ORDEM DE SERVIÇO 1:
Diga se as afirmações abaixo concordam com o trecho do texto sobre o professor Nyingmapa. Responda sim ou não a cada uma e cite literalmente as palavras do trecho que decidem a resposta.
(a) O professor Nyingmapa havia estudado no Instituto de Dialética Budista.
(b) Quem narra estuda e pratica somente os ensinamentos Gelugpa.
(c) Quem narra estudou as Palavras Claras de Chandrakirti com esse professor.
ORDEM DE SERVIÇO 2: Dê sequência ao relato sobre o professor Nyingmapa, começando logo após a última frase do trecho do texto.

Aqui, Konchog Tenpe Dronme está dizendo: “Sou um Gelugpa”. Gelugpas têm suas características específicas. Quando vemos características específicas em algo, nossa mente costuma pensar: “Isso é o melhor”. Dentro do Dharma, se você fizer esse tipo de julgamento, não seja tendencioso! Eu sou Gelugpa, mas não estudo e pratico apenas os ensinamentos Gelugpa.

Um dos meus professores é Nyingmapa, com uma forte devoção a Guru Rinpoche. A primeira vez que entrei em seu quarto, notei uma grande Thangka de Guru Rinpoche. Naquela época, pensei: “Sou um verdadeiro Gelugpa”, embora não tivesse muitos conhecimentos. Bem, ainda não tenho muitos conhecimentos, mas naquela época era pior! Entrei para ver seu altar. Notei o Guru Rinpoche. Entrei em seu quarto e vi uma imagem de Sua Santidade o Dalai Lama usando o chapéu de Guru Rinpoche. Pensei: “Ah, ele é muito Nyingmapa!” Eu o procurei porque ele havia estudado no IBD (Instituto de Dialética Budista), cujo currículo é baseado nos estudos Gelugpa. Ele deu uma explicação completa dos pontos de vista de Je Rinpoche e de muitos outros mestres.

Os Gelugpas frequentemente observam como os Nyingmapas descrevem vários pontos. Então, eu tinha uma grande curiosidade de saber como os Nyingmapas descreveriam os pontos de vista Gelug. E ele gentilmente compartilhou todo o seu conhecimento comigo. Um dia disse: “Respeito muito Lama Tsongkhapa. Através dele, minha devoção a Guru Rinpoche tornou-se muito forte.” Exclamei: “O quê?! Isso não pode estar acontecendo! Porque historicamente, houve bastante conflito.

Durante um tempo, estudei as Palavras Claras de Chandrakirti com ele. A explicação era muito difícil de entender, e ele explicou algumas partes de uma maneira muito Nyingma. Às vezes eu realmente não tinha certeza do que ele estava falando, porque os Gelugpas não descrevem da mesma maneira. Então, perguntei: “Esse é o estilo Nyingma?” Ele respondeu: “Sim”.

DADOS DE ENTRADA:

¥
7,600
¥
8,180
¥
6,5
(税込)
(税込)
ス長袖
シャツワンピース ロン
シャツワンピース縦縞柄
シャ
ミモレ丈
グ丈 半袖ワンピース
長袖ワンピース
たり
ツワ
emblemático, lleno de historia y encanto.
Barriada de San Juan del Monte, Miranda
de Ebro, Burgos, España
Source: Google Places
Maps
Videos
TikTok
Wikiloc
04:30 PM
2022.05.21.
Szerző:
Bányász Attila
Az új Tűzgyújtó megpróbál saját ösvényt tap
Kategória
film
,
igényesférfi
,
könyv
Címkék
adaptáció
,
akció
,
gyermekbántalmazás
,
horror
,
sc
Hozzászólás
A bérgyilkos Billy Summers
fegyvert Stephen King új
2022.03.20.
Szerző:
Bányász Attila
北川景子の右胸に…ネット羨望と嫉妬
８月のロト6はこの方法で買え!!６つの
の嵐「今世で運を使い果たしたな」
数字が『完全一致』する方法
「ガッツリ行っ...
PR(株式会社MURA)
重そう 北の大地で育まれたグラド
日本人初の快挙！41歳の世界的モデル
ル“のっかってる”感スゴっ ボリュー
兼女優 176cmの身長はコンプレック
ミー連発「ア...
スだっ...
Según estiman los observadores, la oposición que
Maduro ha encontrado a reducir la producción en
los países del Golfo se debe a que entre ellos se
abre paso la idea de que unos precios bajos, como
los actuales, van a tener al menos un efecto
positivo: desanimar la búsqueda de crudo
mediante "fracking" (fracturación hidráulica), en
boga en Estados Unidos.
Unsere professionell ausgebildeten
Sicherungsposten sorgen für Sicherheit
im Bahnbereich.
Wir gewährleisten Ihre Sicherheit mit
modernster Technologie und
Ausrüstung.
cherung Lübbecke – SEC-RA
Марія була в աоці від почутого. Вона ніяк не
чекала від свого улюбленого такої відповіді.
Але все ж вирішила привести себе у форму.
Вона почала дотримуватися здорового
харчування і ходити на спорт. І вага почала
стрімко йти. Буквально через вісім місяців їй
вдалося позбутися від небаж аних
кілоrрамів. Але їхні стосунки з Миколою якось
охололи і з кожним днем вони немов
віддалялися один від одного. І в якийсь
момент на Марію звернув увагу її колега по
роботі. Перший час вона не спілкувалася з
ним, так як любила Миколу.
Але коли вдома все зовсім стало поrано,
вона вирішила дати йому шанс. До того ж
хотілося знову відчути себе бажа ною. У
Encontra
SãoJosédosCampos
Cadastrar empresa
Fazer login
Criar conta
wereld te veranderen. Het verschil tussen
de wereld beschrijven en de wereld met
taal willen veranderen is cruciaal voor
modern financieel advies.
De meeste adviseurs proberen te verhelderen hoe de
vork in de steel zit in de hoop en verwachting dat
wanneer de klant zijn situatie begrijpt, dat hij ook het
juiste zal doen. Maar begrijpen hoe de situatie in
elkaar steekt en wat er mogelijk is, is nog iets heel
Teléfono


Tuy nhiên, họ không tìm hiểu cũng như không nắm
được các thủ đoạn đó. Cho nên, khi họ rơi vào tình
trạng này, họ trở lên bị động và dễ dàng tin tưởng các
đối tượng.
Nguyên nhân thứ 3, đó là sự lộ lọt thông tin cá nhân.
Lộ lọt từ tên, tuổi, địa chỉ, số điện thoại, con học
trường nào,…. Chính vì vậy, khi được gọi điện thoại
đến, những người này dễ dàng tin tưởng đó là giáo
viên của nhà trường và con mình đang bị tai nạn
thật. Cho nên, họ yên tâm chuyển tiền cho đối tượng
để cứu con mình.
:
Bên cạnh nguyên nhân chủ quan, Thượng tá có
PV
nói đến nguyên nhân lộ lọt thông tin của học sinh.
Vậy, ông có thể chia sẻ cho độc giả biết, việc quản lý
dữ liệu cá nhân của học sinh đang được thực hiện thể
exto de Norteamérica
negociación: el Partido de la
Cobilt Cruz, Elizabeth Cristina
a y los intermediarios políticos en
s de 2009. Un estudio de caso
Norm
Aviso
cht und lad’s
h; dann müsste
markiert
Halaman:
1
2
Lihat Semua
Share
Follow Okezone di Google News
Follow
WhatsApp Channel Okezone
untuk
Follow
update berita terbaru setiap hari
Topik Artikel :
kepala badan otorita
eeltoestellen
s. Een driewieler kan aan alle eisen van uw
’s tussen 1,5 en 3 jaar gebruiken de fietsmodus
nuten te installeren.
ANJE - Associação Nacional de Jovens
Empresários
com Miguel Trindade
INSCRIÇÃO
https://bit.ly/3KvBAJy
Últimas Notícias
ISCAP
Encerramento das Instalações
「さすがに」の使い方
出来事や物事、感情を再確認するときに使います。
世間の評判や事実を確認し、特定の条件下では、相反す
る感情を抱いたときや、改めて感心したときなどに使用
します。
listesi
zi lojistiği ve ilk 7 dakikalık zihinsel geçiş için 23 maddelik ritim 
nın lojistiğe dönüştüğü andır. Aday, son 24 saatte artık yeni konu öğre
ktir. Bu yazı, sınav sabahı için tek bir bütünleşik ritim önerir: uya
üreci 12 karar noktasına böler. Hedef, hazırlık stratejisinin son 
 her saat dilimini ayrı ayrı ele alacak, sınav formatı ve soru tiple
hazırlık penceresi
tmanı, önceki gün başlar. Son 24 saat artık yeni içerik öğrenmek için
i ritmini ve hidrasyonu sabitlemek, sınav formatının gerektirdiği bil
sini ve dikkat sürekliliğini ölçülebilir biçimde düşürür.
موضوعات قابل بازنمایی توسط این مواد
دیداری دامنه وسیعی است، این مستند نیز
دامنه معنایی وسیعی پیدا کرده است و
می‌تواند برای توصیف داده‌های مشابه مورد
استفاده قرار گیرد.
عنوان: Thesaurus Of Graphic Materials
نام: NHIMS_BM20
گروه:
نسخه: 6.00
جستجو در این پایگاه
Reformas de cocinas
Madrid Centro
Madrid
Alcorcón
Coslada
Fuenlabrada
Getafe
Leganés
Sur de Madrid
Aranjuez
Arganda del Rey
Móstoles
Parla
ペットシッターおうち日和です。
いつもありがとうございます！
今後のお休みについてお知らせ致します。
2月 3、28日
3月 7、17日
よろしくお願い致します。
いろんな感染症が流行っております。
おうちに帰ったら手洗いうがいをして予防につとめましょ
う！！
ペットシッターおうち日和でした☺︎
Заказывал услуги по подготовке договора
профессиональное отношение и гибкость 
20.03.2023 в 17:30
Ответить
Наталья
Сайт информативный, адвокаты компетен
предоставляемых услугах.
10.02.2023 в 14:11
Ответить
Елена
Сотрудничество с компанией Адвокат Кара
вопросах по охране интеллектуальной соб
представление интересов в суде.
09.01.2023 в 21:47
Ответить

RESPOSTA 1:
(a) Sim: "Eu o procurei porque ele havia estudado no IBD (Instituto de Dialética Budista)".
(b) Não: "Eu sou Gelugpa, mas não estudo e pratico apenas os ensinamentos Gelugpa."
(c) Sim: "Durante um tempo, estudei as Palavras Claras de Chandrakirti com ele."

RESPOSTA 2:
No Sutra do Coração, quando analisamos a vacuidade, dizemos: “não há nariz, não há orelha e assim por diante”, tenho um forte hábito Gelugpa. Nós focamos em um objeto e dizemos que ele não existe inerentemente, mas sim como uma originação dependente, então ele está lá! Mas antes de estudar com meu professor Nyingma, meu conhecimento da vacuidade não ajudava muito em minha vida.

Nos Quatrocentos Versos de Aryadeva, é dito que se não tivermos a pessoa certa para nos explicar a vacuidade, podemos entender incorretamente. Se tivermos o professor certo e entendermos corretamente, não teremos medo da vacuidade. Mas se entendermos só um pouco, podemos desenvolver um medo dela. No meu caso, treze, quatorze, quinze, até vinte anos estudando a vacuidade: nada, nenhum medo por dentro! Perguntei a alguns dos meus amigos e todos disseram: sem medo. Eu me perguntava se era um bom aluno ou o aluno mais burro que não havia entendido nada. Então conheci esse professor, que me mostrou o estilo Nyingmapa, e uau! Por um momento, com a inspiração e bênção desse professor, também cheguei a ter algum medo. E medo ainda surge às vezes.

Mas meu medo diminui quando olho para o Lamrim chenmo de Lama Tsongkhapa. Ele nos ajuda a entender a essência da originação dependente. Nós dizemos: “Por causa da originação dependente, há vacuidade. Por causa da vacuidade, há originação dependente.” Desde então, meu respeito por Guru Rinpoche é muito forte. É como se Lama Tsongkhapa e Guru Rinpoche estivessem trabalhando juntos em meu cérebro. Isso é incrível para mim. Todas as partes da minha experiência se misturaram.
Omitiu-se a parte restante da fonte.